__Task instructions__. If a line contains "is no significant", it is the last one to write out; begin with the first line of the records and copy each exactly.

Saved entries
※
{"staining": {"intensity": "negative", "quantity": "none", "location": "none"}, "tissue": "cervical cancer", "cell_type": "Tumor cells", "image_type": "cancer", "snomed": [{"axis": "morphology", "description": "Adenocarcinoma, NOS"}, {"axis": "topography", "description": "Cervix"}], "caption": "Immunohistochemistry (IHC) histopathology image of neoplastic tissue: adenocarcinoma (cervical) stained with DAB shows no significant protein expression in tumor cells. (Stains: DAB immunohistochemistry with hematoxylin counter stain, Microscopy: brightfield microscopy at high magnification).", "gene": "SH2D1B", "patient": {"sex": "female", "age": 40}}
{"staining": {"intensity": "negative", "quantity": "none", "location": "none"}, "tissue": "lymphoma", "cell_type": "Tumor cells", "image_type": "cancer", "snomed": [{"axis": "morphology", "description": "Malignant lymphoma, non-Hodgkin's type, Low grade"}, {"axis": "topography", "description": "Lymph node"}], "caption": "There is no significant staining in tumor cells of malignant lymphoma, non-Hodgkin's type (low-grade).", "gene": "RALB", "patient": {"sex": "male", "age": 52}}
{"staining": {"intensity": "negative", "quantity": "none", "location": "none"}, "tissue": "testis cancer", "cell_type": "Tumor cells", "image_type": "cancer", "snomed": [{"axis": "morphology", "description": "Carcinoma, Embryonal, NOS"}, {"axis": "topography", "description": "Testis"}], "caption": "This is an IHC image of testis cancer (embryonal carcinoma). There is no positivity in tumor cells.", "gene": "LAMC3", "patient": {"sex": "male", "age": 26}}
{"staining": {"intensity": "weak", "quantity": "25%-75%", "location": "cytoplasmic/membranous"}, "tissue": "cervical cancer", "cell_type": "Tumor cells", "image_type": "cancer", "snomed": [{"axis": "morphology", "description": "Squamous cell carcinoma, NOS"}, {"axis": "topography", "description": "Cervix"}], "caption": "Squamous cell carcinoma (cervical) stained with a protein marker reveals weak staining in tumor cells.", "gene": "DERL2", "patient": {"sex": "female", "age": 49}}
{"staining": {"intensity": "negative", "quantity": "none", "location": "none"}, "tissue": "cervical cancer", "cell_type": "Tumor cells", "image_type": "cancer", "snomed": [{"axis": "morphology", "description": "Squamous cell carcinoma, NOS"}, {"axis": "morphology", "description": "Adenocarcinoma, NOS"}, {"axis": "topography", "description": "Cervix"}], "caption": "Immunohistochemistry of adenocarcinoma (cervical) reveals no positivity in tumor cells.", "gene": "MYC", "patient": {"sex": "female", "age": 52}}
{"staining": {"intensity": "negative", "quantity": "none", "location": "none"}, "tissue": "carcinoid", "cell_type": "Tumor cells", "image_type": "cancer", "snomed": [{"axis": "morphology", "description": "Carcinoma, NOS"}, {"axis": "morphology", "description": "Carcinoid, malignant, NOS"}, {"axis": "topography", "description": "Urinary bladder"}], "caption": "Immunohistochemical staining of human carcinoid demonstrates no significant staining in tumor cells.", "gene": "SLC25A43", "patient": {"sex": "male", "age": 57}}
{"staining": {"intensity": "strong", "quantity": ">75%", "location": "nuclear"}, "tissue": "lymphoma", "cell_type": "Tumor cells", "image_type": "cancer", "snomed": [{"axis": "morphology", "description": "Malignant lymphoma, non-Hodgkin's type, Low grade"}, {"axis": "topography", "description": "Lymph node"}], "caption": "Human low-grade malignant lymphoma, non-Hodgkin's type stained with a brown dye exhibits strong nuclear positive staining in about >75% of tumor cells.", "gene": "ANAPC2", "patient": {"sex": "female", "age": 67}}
※
__Exercise response__.
{"staining": {"intensity": "negative", "quantity": "none", "location": "none"}, "tissue": "cervical cancer", "cell_type": "Tumor cells", "image_type": "cancer", "snomed": [{"axis": "morphology", "description": "Adenocarcinoma, NOS"}, {"axis": "topography", "description": "Cervix"}], "caption": "Immunohistochemistry (IHC) histopathology image of neoplastic tissue: adenocarcinoma (cervical) stained with DAB shows no significant protein expression in tumor cells. (Stains: DAB immunohistochemistry with hematoxylin counter stain, Microscopy: brightfield microscopy at high magnification).", "gene": "SH2D1B", "patient": {"sex": "female", "age": 40}}
{"staining": {"intensity": "negative", "quantity": "none", "location": "none"}, "tissue": "lymphoma", "cell_type": "Tumor cells", "image_type": "cancer", "snomed": [{"axis": "morphology", "description": "Malignant lymphoma, non-Hodgkin's type, Low grade"}, {"axis": "topography", "description": "Lymph node"}], "caption": "There is no significant staining in tumor cells of malignant lymphoma, non-Hodgkin's type (low-grade).", "gene": "RALB", "patient": {"sex": "male", "age": 52}}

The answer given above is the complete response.